Work instruction: Repeat every record exactly, but omit the images.

Available data:

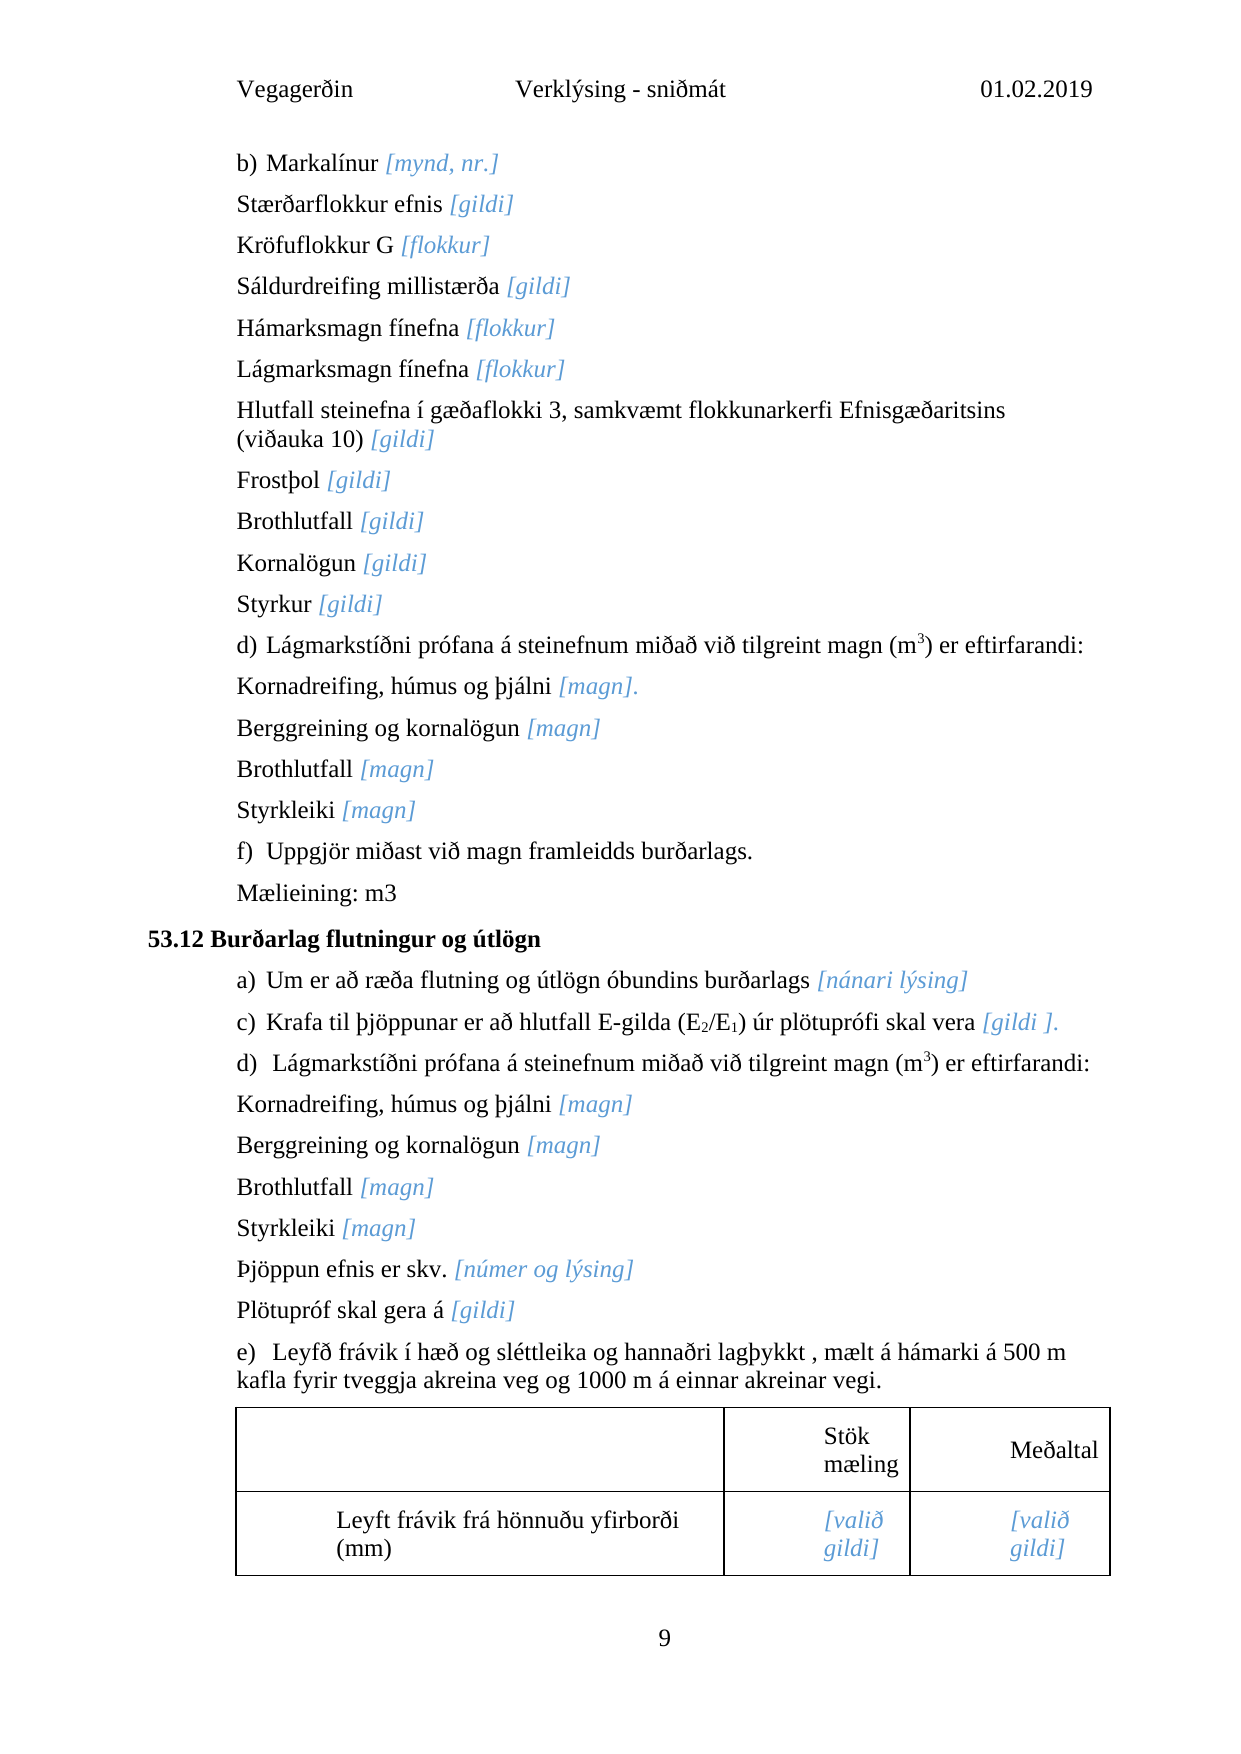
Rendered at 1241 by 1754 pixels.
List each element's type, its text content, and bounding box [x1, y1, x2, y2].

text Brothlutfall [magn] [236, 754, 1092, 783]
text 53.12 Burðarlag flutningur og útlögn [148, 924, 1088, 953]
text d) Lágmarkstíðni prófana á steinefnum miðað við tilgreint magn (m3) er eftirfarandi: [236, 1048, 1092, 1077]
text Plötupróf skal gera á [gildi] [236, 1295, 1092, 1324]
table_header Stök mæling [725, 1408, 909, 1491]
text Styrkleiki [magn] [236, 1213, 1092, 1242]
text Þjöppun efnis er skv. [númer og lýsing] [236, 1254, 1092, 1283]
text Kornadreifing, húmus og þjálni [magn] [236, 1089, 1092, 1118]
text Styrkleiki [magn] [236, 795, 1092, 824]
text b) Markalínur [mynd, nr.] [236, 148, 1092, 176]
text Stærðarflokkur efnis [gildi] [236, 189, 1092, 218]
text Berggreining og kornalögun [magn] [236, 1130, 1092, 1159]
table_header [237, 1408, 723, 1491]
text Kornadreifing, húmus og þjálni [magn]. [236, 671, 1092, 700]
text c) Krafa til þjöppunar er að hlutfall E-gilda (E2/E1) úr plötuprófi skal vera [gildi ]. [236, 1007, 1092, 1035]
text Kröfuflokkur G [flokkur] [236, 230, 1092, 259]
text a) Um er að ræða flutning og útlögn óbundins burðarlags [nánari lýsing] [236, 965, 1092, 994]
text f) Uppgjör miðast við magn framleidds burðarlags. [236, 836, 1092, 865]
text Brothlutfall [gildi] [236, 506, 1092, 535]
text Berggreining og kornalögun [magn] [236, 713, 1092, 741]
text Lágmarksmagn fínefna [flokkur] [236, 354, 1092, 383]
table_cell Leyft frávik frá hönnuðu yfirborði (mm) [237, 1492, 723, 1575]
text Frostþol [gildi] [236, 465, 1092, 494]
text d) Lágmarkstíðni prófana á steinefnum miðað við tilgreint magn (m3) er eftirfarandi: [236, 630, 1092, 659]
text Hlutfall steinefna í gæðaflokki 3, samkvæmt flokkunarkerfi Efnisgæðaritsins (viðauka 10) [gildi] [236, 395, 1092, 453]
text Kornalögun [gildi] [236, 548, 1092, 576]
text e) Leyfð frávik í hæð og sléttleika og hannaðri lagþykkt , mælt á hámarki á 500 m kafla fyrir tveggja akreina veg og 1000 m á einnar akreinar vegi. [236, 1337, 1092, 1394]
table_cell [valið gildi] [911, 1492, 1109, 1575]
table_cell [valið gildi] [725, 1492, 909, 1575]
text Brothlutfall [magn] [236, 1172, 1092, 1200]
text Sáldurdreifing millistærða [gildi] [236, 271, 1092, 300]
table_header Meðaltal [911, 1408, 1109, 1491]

Finished exercise:
Rendered at 1241 by 1754 pixels.
List each element's type, its text content, and bounding box [x1, y1, x2, y2].

text Brothlutfall [magn] [236, 754, 1092, 783]
text 53.12 Burðarlag flutningur og útlögn [148, 924, 1088, 953]
text d) Lágmarkstíðni prófana á steinefnum miðað við tilgreint magn (m3) er eftirfarandi: [236, 1048, 1092, 1077]
text Plötupróf skal gera á [gildi] [236, 1295, 1092, 1324]
table_header Stök mæling [725, 1408, 909, 1491]
text Styrkleiki [magn] [236, 1213, 1092, 1242]
text Þjöppun efnis er skv. [númer og lýsing] [236, 1254, 1092, 1283]
text Kornadreifing, húmus og þjálni [magn] [236, 1089, 1092, 1118]
text Styrkleiki [magn] [236, 795, 1092, 824]
text b) Markalínur [mynd, nr.] [236, 148, 1092, 176]
text Stærðarflokkur efnis [gildi] [236, 189, 1092, 218]
text Berggreining og kornalögun [magn] [236, 1130, 1092, 1159]
table_header [237, 1408, 723, 1491]
text Kornadreifing, húmus og þjálni [magn]. [236, 671, 1092, 700]
text c) Krafa til þjöppunar er að hlutfall E-gilda (E2/E1) úr plötuprófi skal vera [gildi ]. [236, 1007, 1092, 1035]
text Kröfuflokkur G [flokkur] [236, 230, 1092, 259]
text a) Um er að ræða flutning og útlögn óbundins burðarlags [nánari lýsing] [236, 965, 1092, 994]
text f) Uppgjör miðast við magn framleidds burðarlags. [236, 836, 1092, 865]
text Brothlutfall [gildi] [236, 506, 1092, 535]
text Berggreining og kornalögun [magn] [236, 713, 1092, 741]
text Lágmarksmagn fínefna [flokkur] [236, 354, 1092, 383]
table_cell Leyft frávik frá hönnuðu yfirborði (mm) [237, 1492, 723, 1575]
text Frostþol [gildi] [236, 465, 1092, 494]
text d) Lágmarkstíðni prófana á steinefnum miðað við tilgreint magn (m3) er eftirfarandi: [236, 630, 1092, 659]
text Hlutfall steinefna í gæðaflokki 3, samkvæmt flokkunarkerfi Efnisgæðaritsins (viðauka 10) [gildi] [236, 395, 1092, 453]
text Kornalögun [gildi] [236, 548, 1092, 576]
text e) Leyfð frávik í hæð og sléttleika og hannaðri lagþykkt , mælt á hámarki á 500 m kafla fyrir tveggja akreina veg og 1000 m á einnar akreinar vegi. [236, 1337, 1092, 1394]
table_cell [valið gildi] [911, 1492, 1109, 1575]
table_cell [valið gildi] [725, 1492, 909, 1575]
text Brothlutfall [magn] [236, 1172, 1092, 1200]
text Sáldurdreifing millistærða [gildi] [236, 271, 1092, 300]
table_header Meðaltal [911, 1408, 1109, 1491]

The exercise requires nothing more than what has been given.